Das erste dOCUMENTA (13)-Werk

Das hat es in der Geschichte der documenta noch nicht geggeben, dass das erste Kunstwerk einer Ausstellung bereits zwei Jahre vor Beginn der Ausstellung installiert und öffentlich vorgestellt werden soll. Damit entwickelt die Leiterin der dOCUMENTA (13), Carolyn Christov-Bakargiev, eine völlig neue Dramaturgie, und man kann sich vorstellen, dass noch weitere Kostproben vor dem 9. Juni 2012 serviert werden.

Penones dOCUMENTA (13)-Werk Penone in Rotterdam

Den Anfang macht Giuseppe Penone mit seiner Arbeit „Idee di Pietra“ (Ansichten eines Steins, Bronze und Stein, 2004/2010) am 21. Juni 2010 um 12 Uhr mittags. Dann wird seine Arbeit offiziell eingeweiht. Penone, der bereits 1972, 1982 und 1987 an der documenta mit poetischen Arbeiten teilgenommen hatte, wird in der Nähe der Orangerie im Auepark einen etwa neun Meter hohen kahlen Bronzebaum in die Erde setzen (lassen), in dessen oberen Ästen ein mächtiger Stein liegt. Neben diesem rätselhaften Denkmal eines Baumes wird ein kleiner wirklicher Baum wachsen. Nach Darstellung von Carolyn Christov-Bakargiev werden sich in dieser Skulptur Natur und Kultur verbinden. Gleichzeitig verschmelzen Realität und Fiktion, denn das Schwere (der Stein) hat sich überwunden; der Stein scheint geflogen oder vom Himmel gefallen zu sein.
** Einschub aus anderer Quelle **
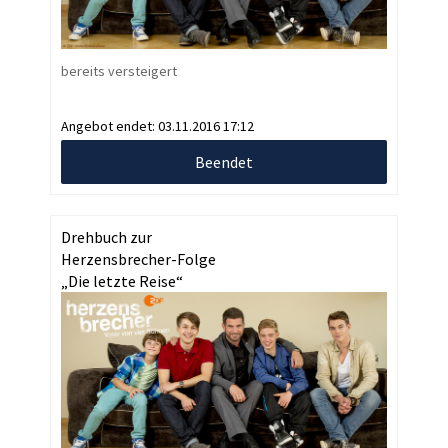
bereits versteigert
Angebot endet:
03.11.2016 17:12
Beendet
Drehbuch zur
Herzensbrecher-Folge
„Die letzte Reise“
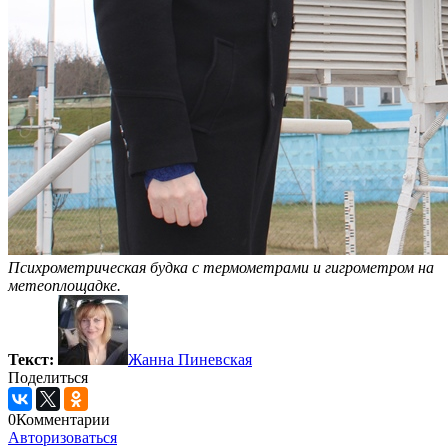
Психрометрическая будка с термометрами и гигрометром на
метеоплощадке.
Текст:
Жанна Пиневская
Поделиться
0
Комментарии
Авторизоваться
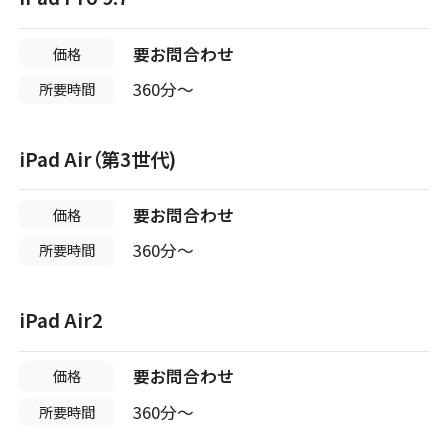
スマホスピタル ゲオデジタルベース川口元郷
高知県
大分県
1店舗
1店舗
要お問合わせ
価格
店舗に電話
店舗ページへ
北大阪
店頭修理店
5店舗
店頭修理店
店頭修理店
360分〜
所要時間
スマホスピタル高知
スマホスピタル GODOモバイル大分府内町
店頭修理店
スマホスピタル名古屋金山
スマホスピタル高槻
iPad Air（第3世代)
店舗に電話
店舗ページへ
店頭修理店
店舗に電話
店舗ページへ
店舗に電話
店舗ページへ
スマホスピタル埼玉大宮
店舗に電話
店舗ページへ
要お問合わせ
価格
沖縄県
1店舗
店舗に電話
店舗ページへ
360分〜
所要時間
店頭修理店
店頭修理店
店頭修理店
スマホスピタル 大府
スマホスピタル沖縄美里
iPad Air2
スマホスピタルイオンタウン茨木太田
店頭修理店
店舗に電話
店舗ページへ
店舗に電話
店舗ページへ
スマホスピタル テルル蒲生
要お問合わせ
価格
店舗に電話
店舗ページへ
360分〜
所要時間
店舗に電話
店舗ページへ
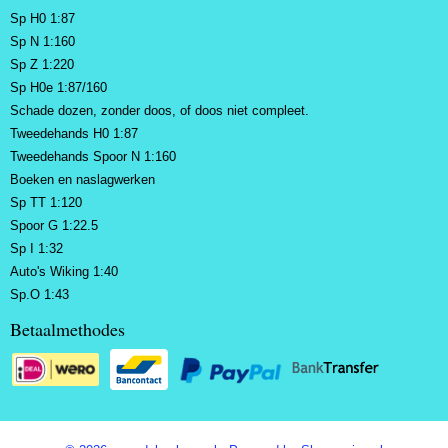
Sp H0 1:87
Sp N 1:160
Sp Z 1:220
Sp H0e 1:87/160
Schade dozen, zonder doos, of doos niet compleet.
Tweedehands H0 1:87
Tweedehands Spoor N 1:160
Boeken en naslagwerken
Sp TT 1:120
Spoor G 1:22.5
Sp I 1:32
Auto's Wiking 1:40
Sp.O 1:43
Betaalmethodes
Was allerdings etwas bedenklich stimmt, ist die Tatsache, dass die Arbeit bereits 2008 in der von Carolyn Christov-Bakargiev geleiteten Sydney-Biennale zu sehen war und dort in den Königlichen Botanischen Gärten gestanden hat. Im Sinne der documenta, die ja mehr sein will als nur eine von vielen Biennalen, kann man nur wünschen, dass nicht noch weitere Arbeiten aus der Sydney-Biennale übernommen werden.

Als Eröffnungstermin hat die dOCUMENTA (13)-Leiterin den Tag der Sommersonnenwende gewählt. Die Arbeit des 1947 geborenen Italieniers soll auch ein Versprechen sein, dass die neue Ausstellung heranwächst.

Mit der Ankündigung des ersten Werkes verbinden sich zwei Botschaften. Die eine bedeutet, dass für Carolyn Christov-Bakargiev die Künstler der Arte povera, die sich in den 60er-Jahren in Italien entwickelte und über die die documenta-Leiterin ein grundlegendes Werk verfasst hat, mit die Basis für die dOCUMENTA (13) bilden. Und die zweite verheißt, dass 2012 auch der Außenraum eine besondere Rolle spielen wird.

Giuseppe Penone beschäftigt sich regelmäßig mit dem Wechselverhältnis von Kultur und Natur und der möglichen Transformation der Dinge auf eine andere Ebene. Im Jahre 1987 war Penone ebenfalls mit einer in die Natur weisenden Arbeit in der documenta vertreten. In einem Saal des Fridericianums hatte er tönerne Blumentöpfe, mit Erde gefüllt, dicht gedrängt zusammengestellt. Aus vier dieser Töpfe wuchsen Pflanzen, die jeweils eine zarte, zerbrechlich wirkende menschliche Bronzefigur umrankten.

Penone hat sich verschiedentlich in seinen Arbeiten mit Bäumen auseinandergesetzt und dabei, wie das Farbfoto aus Rotterdam dokumentiert, mit den Naturgesetzen gespielt. In diesem Fall erweckt die Bronze-Arbeit den Eindruck, als sei der Baum samt seiner Wurzeln so weit aus dem Boden gezogen wurde, dass er nun auf den Wurzeln zu schweben scheint.